_Problem to solve_
Take the data below and copy exactly the lines starting at the one with "Copyright© 2026, Bogotá - Colombia." and finishing at the one with "Todos los derechos reservados.", both included.

-- -- --

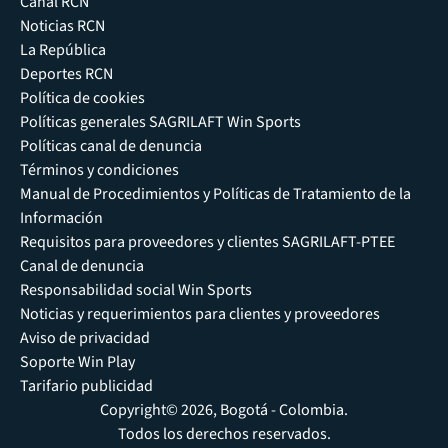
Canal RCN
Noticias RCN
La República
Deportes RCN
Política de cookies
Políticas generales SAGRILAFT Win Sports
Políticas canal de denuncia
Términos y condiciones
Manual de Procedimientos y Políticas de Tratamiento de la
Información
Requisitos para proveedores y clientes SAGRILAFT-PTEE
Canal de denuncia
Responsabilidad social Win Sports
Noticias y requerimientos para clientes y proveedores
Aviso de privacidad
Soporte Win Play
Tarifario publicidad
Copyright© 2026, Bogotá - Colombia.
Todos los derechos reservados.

-- -- --

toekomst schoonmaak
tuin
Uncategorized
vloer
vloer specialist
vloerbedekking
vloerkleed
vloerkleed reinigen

-- -- --

_Task answer_
Copyright© 2026, Bogotá - Colombia.
Todos los derechos reservados.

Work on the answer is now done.